The Senate and House of Representatives voted recently to extend the Patriot Act for another 10 months pending President Obama’s signature. This move will continue part of the controversial law’s provisions, which many feel is a way for government to violate personal liberties and freedoms.
Congress—with an 86-12 vote in the Senate and a 279-143 vote in the House—voted on two provisions in the law.
The first is the Intelligence Reform and Terrorism Prevention Act of 2004, which created a Director of National Intelligence, who is supposed make intelligence more cohesive by bringing different agencies together.
The Improvement and Reauthorization Act of 2005, authorizes wiretaps in individuals for 30 days.
The Patriot Act was passed in reaction to the terrorist acts of Sept. 11, 2001. The initial intent was good, but parts of the law were simply created to sound the nightmare of “big brother” becoming a reality. There is a nationwide understanding that national security and measures to ensure it are of the utmost importance, but at what cost? Where is the line drawn between being safe and losing basic rights and freedoms?
Some parts of the law, like strengthening enforcement against methamphetamine production, are understandable, but how is it balanced against allowing the FBI to wiretap citizens who may have been using certain words they deemed suspicious?
This is the most disturbing part of the law, as it means that the government—yes the government—can simply listen to your conversation because you “seem” suspicious.
While people who support such measures may argue that it is in the best interest of national security, the question of how basic rights protected under the constitution are supposed to become like a bartered commodity on the altar of national security still looms.
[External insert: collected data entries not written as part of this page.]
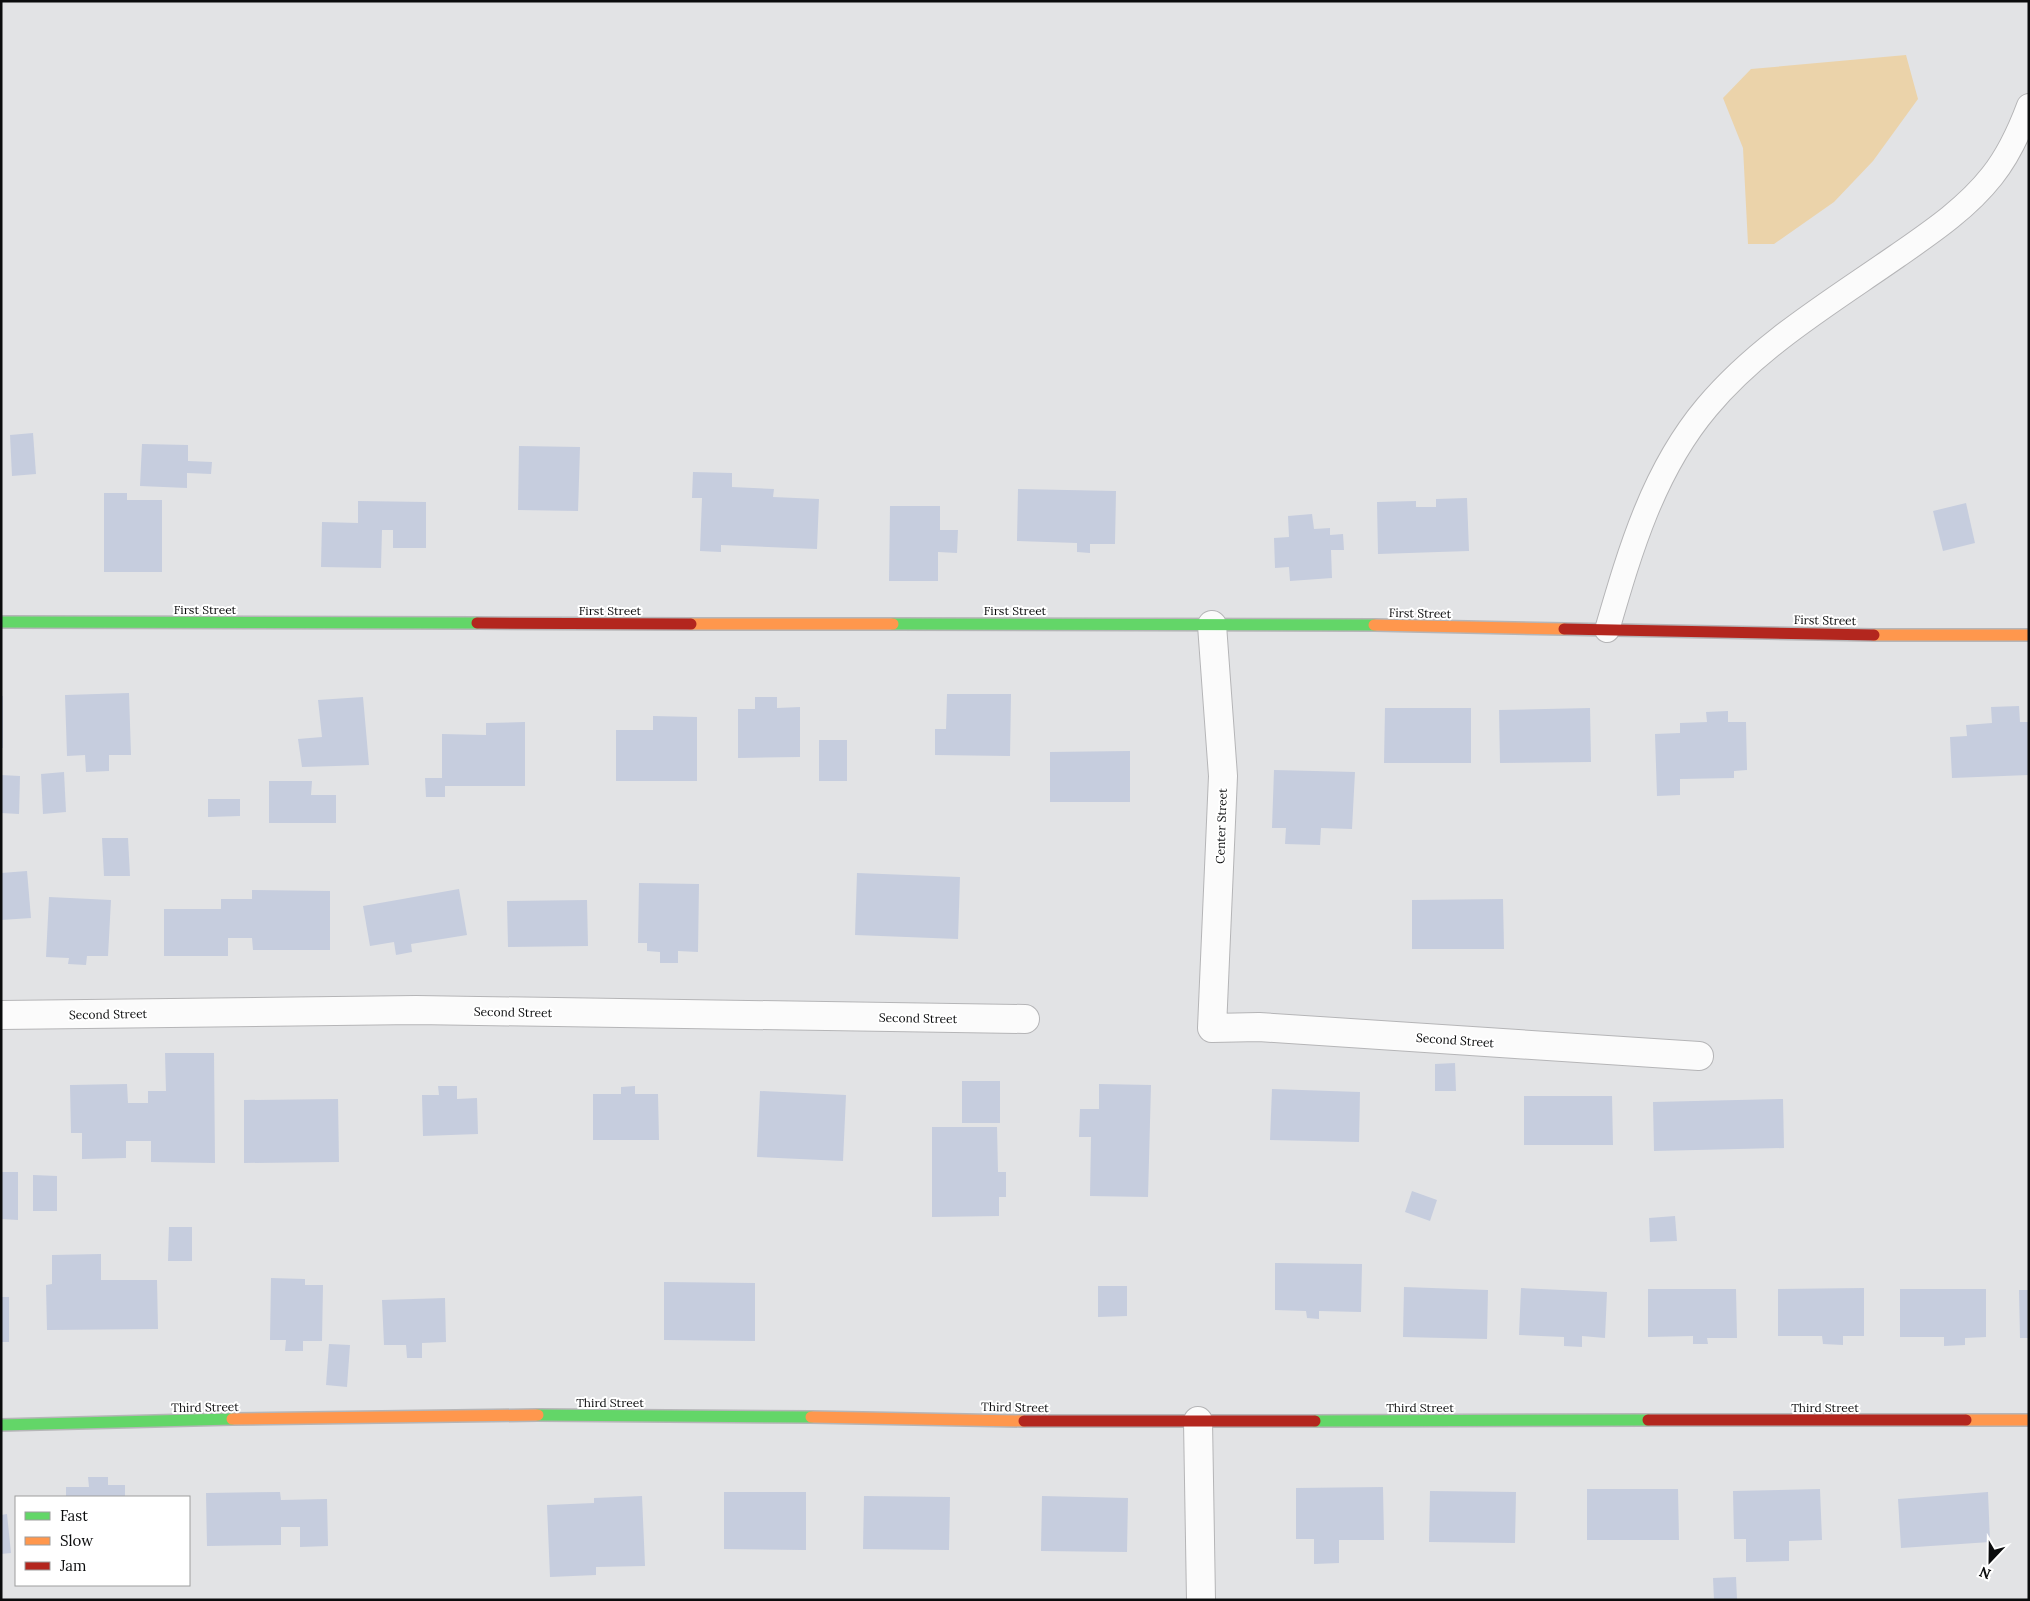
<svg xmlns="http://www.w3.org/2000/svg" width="2030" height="1601" viewBox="0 0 2030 1601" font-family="Lora,serif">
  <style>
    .green { fill: #ebd3aa }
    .building { fill: #c6cdde }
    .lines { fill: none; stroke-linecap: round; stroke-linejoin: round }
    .lane-casing { stroke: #b5b5b7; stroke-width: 26 }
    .street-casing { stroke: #b5b5b7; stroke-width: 30 }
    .fast-casing { stroke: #b5b5b7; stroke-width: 14 }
    .slow-casing { stroke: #b5b5b7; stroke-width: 14 }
    .jam-casing { stroke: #b5b5b7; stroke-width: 14 }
    .lane { stroke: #fbfbfb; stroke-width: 24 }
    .street { stroke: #fbfbfb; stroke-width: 28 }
    .fast { stroke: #63d668; stroke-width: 11 }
    .slow { stroke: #ff974d; stroke-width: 11 }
    .jam { stroke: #b3261e; stroke-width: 11 }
    .labels { text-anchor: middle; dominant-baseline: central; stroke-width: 4; stroke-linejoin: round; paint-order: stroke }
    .street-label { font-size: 12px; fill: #0b0c0d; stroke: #fff }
  </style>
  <rect width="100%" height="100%" fill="#e2e3e5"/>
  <polygon class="green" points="1906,55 1918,99 1873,161 1834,202 1774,244 1748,244 1743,148 1723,98 1751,69"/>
  <g class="building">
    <polygon points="33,433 36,474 12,476 10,435"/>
    <polygon points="142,444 188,445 188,461 212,462 211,474 187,473 187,488 140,486"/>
    <polygon points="519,446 580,447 578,511 518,510"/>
    <polygon points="693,472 732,473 732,487 774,489 773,497 819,499 817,549 721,545 721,552 700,551 702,498 692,498"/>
    <polygon points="1018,489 1116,491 1115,544 1090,544 1090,553 1077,552 1077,543 1017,541"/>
    <polygon points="104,493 127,493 127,500 162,500 162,572 104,572"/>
    <polygon points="1467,498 1469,551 1378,554 1377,502 1416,501 1416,507 1436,507 1436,499"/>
    <polygon points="358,501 426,502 426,548 393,548 393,530 382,530 381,568 321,567 322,522 358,523"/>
    <polygon points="1966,503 1975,543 1943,551 1933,511"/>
    <polygon points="890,506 940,506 940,530 958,530 957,553 938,552 938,581 889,581"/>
    <polygon points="1312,514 1314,529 1330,528 1330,535 1343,534 1344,550 1331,550 1332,578 1290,581 1289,567 1275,568 1274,538 1289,537 1288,516"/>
    <polygon points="129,693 131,755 109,755 109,771 86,772 85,755 67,756 65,695"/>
    <polygon points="947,694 1011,694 1010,756 935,755 935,729 946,729"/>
    <rect x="1" y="696" width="2" height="52"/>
    <polygon points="363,697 369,765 302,767 298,739 322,737 318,700"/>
    <polygon points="755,697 777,697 777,708 800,707 800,757 738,758 738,709 755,709"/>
    <polygon points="2019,706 2020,722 2029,722 2029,775 1952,778 1950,737 1967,736 1966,725 1992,723 1991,707"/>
    <polygon points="1385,708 1471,708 1471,763 1384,763"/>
    <polygon points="1590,708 1591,762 1500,763 1499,710"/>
    <polygon points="1728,711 1728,722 1746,722 1747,770 1734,771 1734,778 1680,779 1680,795 1657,796 1655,734 1680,733 1680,723 1707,722 1706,712"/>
    <polygon points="653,716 697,717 697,781 616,781 616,730 653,730"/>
    <polygon points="525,722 525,786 445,786 445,797 426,797 425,778 442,778 442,734 486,735 486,723"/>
    <rect x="819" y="740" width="28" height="41"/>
    <polygon points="1130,751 1130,802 1050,802 1050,752"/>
    <polygon points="1274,770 1355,772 1352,829 1321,828 1320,845 1285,844 1286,828 1272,828"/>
    <polygon points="64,772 66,812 43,814 41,774"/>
    <polygon points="1,775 20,776 19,814 1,813"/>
    <polygon points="269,781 312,781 311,795 336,795 336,823 269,823"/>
    <polygon points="208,799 240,799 240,816 208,817"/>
    <polygon points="102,838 128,838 130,876 104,876"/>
    <polygon points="27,871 31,918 1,920 1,873"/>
    <polygon points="857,873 960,877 958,939 855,935"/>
    <polygon points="639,883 699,884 698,952 678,951 678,963 660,963 660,952 647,951 647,943 638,943"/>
    <polygon points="459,889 467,935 411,944 412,952 396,955 394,942 370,946 363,906"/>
    <polygon points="252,890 330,891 330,950 253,950 252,938 228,938 228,956 164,956 164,909 221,909 221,899 252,899"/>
    <polygon points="49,897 111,900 108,956 87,956 86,965 68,964 69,958 46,957"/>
    <polygon points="1503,899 1504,949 1412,949 1412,900"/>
    <polygon points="587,900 588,946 508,947 507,901"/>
    <polygon points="165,1053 214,1053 215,1163 151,1162 151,1141 126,1141 126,1158 82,1159 82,1133 71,1133 70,1085 127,1084 128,1103 148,1103 148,1091 166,1091"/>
    <polygon points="1455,1063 1456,1091 1435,1091 1435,1064"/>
    <rect x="962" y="1081" width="38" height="42"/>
    <polygon points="1099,1084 1151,1085 1148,1197 1090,1196 1091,1137 1079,1137 1080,1109 1099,1109"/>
    <polygon points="438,1086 457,1086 457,1099 477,1098 478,1134 423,1136 422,1095 439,1095"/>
    <polygon points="635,1086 635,1094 658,1094 659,1140 593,1140 593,1094 621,1094 621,1087"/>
    <polygon points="1272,1089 1360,1092 1359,1142 1270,1140"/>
    <polygon points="760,1091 846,1095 843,1161 757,1157"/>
    <polygon points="1524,1096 1612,1096 1613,1145 1524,1145"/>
    <polygon points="338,1099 339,1162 244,1163 244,1100"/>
    <polygon points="1783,1099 1784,1148 1654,1151 1653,1102"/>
    <polygon points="932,1127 997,1127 998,1172 1006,1172 1006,1197 999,1197 999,1216 932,1217"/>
    <polygon points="1,1172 18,1172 18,1220 1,1219"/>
    <polygon points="33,1175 57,1176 57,1211 33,1211"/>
    <polygon points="1412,1191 1437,1200 1430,1221 1405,1212"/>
    <polygon points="1675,1216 1677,1241 1650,1242 1649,1218"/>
    <polygon points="169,1227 192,1227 192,1261 168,1261"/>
    <polygon points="101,1254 101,1280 157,1280 158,1329 47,1330 46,1285 52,1284 52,1255"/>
    <polygon points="1275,1263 1362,1264 1361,1312 1319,1311 1319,1319 1307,1318 1306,1311 1275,1310"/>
    <polygon points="271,1278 305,1279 305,1285 323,1285 322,1341 303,1341 303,1351 285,1351 286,1340 270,1340"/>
    <polygon points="664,1282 755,1283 755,1341 664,1340"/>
    <polygon points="1098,1286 1127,1286 1127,1316 1098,1317"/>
    <polygon points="1404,1287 1488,1290 1487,1339 1403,1337"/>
    <polygon points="1521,1288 1607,1292 1605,1338 1582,1336 1582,1347 1564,1346 1564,1337 1519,1335"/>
    <polygon points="1864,1288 1864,1336 1843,1336 1843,1345 1823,1344 1822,1336 1778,1336 1778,1289"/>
    <polygon points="1648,1289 1736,1289 1737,1338 1707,1338 1708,1344 1693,1344 1693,1336 1648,1337"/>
    <polygon points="1900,1289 1986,1289 1986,1337 1965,1338 1965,1345 1944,1346 1944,1337 1900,1337"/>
    <polygon points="2019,1290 2029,1290 2029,1338 2020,1338"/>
    <rect x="1" y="1297" width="8" height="45"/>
    <polygon points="445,1298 446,1342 422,1343 422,1358 407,1358 406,1345 384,1345 382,1300"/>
    <polygon points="329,1344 350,1345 347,1387 326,1385"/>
    <polygon points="88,1477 108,1477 108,1485 125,1485 125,1497 66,1497 66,1487 89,1487"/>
    <polygon points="1383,1487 1384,1540 1339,1540 1339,1563 1314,1564 1314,1539 1296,1539 1296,1488"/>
    <polygon points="1587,1489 1678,1489 1679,1540 1587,1540"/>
    <polygon points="1820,1489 1822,1540 1789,1541 1789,1561 1746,1562 1746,1539 1734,1539 1733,1491"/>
    <polygon points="1430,1491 1516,1492 1515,1543 1429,1542"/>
    <polygon points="280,1492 281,1500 327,1499 328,1546 300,1547 300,1527 281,1527 281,1545 207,1546 206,1493"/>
    <polygon points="724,1492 806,1492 806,1550 724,1549"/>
    <polygon points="1988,1492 1990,1542 1901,1548 1898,1499"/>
    <polygon points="642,1496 645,1566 596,1567 596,1575 550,1577 547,1505 594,1503 594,1498"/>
    <polygon points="864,1496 950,1497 949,1550 863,1549"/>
    <polygon points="1042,1496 1128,1498 1127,1552 1041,1551"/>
    <polygon points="7,1514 11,1553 1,1554 1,1515"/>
    <polygon points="1736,1577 1737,1600 1714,1600 1713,1578"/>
  </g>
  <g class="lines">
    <g class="lane-casing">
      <path id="lane" d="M 1607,630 C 1630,551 1653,471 1707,407 C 1759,345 1831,302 1897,256 C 1930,233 1966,209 1992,176 C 2008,156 2020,130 2029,106"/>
    </g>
    <g class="street-casing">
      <g id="street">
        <polyline points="1212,625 1223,776 1212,1028 1259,1027 1699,1056"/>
        <polyline points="1,1015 416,1010 1025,1019"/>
        <polyline points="1198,1421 1201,1600"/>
      </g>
    </g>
    <g class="fast-casing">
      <g id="fast">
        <polyline points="1,622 477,623"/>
        <polyline points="893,624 1374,625"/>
        <polyline points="538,1415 811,1417"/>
        <polyline points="1315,1421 1648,1420"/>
        <polyline points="1,1425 232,1419"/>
      </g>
    </g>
    <g class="slow-casing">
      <g id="slow">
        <polyline points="691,624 893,624"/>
        <polyline points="1374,625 1564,629"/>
        <polyline points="1874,635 2029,635"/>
        <polyline points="811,1417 1024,1421"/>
        <polyline points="232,1419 538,1415"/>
        <polyline points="1966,1420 2029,1420"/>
      </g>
    </g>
    <g class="jam-casing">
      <g id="jam">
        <polyline points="477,623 691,624"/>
        <polyline points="1564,629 1874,635"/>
        <polyline points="1648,1420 1966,1420"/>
        <polyline points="1024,1421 1315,1421"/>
      </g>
    </g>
    <use href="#lane" class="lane"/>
    <use href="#street" class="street"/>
    <use href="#fast" class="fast"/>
    <use href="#slow" class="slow"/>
    <use href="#jam" class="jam"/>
  </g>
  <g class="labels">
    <g class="street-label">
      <text x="205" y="609">First Street</text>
      <text x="610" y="610">First Street</text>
      <text x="1015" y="610">First Street</text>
      <text transform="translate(1420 613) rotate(1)">First Street</text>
      <text transform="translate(1825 620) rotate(1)">First Street</text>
      <text transform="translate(1221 826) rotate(-88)">Center Street</text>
      <text transform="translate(513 1012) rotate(1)">Second Street</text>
      <text transform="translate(108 1014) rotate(-1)">Second Street</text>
      <text transform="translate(918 1018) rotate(1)">Second Street</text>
      <text transform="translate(1455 1040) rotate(4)">Second Street</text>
      <text x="610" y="1402">Third Street</text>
      <text transform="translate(205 1407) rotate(-1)">Third Street</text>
      <text transform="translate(1015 1407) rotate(1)">Third Street</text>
      <text x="1420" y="1407">Third Street</text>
      <text x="1825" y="1407">Third Street</text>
    </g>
  </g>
  <rect width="2030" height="1601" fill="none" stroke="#0b0c0d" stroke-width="5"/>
  <rect x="15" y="1496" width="175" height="90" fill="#ffffff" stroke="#9d9e9e"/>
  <rect x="25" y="1512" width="25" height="8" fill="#63d668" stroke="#9d9e9e"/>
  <text x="60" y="1521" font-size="15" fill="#0b0c0d">Fast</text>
  <rect x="25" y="1537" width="25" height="8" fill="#ff974d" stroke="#9d9e9e"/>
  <text x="60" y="1546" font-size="15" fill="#0b0c0d">Slow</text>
  <rect x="25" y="1562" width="25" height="8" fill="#b3261e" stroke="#9d9e9e"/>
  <text x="60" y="1571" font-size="15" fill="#0b0c0d">Jam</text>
  <g transform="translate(1990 1561) rotate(202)" stroke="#ffffff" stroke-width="4" paint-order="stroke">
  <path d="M0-4L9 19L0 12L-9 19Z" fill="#0b0c0d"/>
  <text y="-8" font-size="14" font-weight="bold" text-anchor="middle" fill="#0b0c0d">N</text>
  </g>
</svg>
Why can a judge and a few other people make a decision to be on some techies’ tail and follow me because I may be Middle Eastern and may have said something about some people who are suspected of terrorism?
The permission that these laws give the government is like a scene from the HBO series The Wire. Although The Wire may be tame in comparison, the point is that there was some evidence before the wiretaps were made. This may not be a strong requirement in the reauthorized versions of the law. This should be disturbing to most Americans who love and cherish their civil liberties.
There is the understanding that yes, we live in different world than that of Sept.10, 2001, but should that mean a different America? Should the fact that attacks that were mounted on American soil so compel us to give up something we export to the rest of the world as unalienable rights and freedoms? If we agree with our founding founders, we have certain unalienable rights as human beings. Many things in life are trade-offs, but I cannot believe that our civil liberties are part of those things. The idea of an America in which information is no longer voluntarily shared—but could be taken covertly and secretly—should scare people.
This is not the America that our founding fathers envisioned, and we should work hard to protect those civil liberties before we begin to resemble an Orwellian novel.